-------- DATA TO EXAMINE --------

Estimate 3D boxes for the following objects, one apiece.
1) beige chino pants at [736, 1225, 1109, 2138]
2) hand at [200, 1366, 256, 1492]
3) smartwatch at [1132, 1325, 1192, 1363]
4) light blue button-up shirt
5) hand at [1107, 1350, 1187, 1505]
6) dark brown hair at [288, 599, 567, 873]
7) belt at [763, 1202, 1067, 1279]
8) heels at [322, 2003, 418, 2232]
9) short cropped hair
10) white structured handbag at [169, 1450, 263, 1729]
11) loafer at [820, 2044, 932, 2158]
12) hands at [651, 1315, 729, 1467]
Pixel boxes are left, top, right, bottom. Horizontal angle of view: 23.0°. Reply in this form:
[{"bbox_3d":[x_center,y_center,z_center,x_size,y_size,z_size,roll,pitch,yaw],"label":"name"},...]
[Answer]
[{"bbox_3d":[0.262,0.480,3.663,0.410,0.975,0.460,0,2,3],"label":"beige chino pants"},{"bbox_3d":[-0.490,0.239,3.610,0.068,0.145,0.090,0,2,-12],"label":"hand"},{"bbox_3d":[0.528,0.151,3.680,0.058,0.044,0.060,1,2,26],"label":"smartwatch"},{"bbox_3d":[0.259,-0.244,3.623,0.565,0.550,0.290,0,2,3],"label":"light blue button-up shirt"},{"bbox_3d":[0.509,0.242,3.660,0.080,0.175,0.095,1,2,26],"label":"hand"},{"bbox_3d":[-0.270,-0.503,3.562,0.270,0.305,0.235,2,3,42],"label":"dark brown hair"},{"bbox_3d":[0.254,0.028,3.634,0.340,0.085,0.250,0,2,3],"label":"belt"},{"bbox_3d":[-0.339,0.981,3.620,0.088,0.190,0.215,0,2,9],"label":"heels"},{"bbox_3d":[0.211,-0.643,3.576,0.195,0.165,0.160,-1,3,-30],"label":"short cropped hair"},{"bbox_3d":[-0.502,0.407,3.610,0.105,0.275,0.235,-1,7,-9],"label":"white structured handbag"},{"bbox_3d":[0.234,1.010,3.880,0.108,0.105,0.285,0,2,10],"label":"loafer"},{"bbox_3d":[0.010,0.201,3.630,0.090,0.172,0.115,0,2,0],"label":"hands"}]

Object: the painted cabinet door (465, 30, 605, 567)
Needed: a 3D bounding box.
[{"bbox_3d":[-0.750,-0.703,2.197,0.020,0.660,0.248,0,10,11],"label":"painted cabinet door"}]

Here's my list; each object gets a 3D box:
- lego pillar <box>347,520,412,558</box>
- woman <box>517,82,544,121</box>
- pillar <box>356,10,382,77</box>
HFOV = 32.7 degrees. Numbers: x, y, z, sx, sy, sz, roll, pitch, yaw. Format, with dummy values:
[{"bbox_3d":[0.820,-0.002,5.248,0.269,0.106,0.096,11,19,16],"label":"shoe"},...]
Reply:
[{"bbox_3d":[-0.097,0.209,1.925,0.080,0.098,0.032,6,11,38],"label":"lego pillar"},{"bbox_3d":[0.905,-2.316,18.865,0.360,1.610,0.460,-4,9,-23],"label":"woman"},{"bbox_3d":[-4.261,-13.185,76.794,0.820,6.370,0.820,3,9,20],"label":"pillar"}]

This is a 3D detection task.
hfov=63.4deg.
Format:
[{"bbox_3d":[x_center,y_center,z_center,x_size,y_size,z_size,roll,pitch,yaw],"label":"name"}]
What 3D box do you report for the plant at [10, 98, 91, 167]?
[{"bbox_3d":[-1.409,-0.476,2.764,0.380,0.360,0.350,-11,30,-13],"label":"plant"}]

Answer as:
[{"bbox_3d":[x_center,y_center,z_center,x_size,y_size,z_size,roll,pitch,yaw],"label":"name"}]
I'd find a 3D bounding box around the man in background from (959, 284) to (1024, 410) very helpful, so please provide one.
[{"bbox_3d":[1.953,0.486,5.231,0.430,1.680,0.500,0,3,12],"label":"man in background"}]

--------

__WHAT YOU NEED TO DO__
Find every line in the rows above that contains the word "pillar", and copy each one in full. Treat uppercase and lowercase letters as different.

__REPLY__
- lego pillar <box>347,520,412,558</box>
- pillar <box>356,10,382,77</box>
[{"bbox_3d":[-0.097,0.209,1.925,0.080,0.098,0.032,6,11,38],"label":"lego pillar"},{"bbox_3d":[0.905,-2.316,18.865,0.360,1.610,0.460,-4,9,-23],"label":"woman"},{"bbox_3d":[-4.261,-13.185,76.794,0.820,6.370,0.820,3,9,20],"label":"pillar"}]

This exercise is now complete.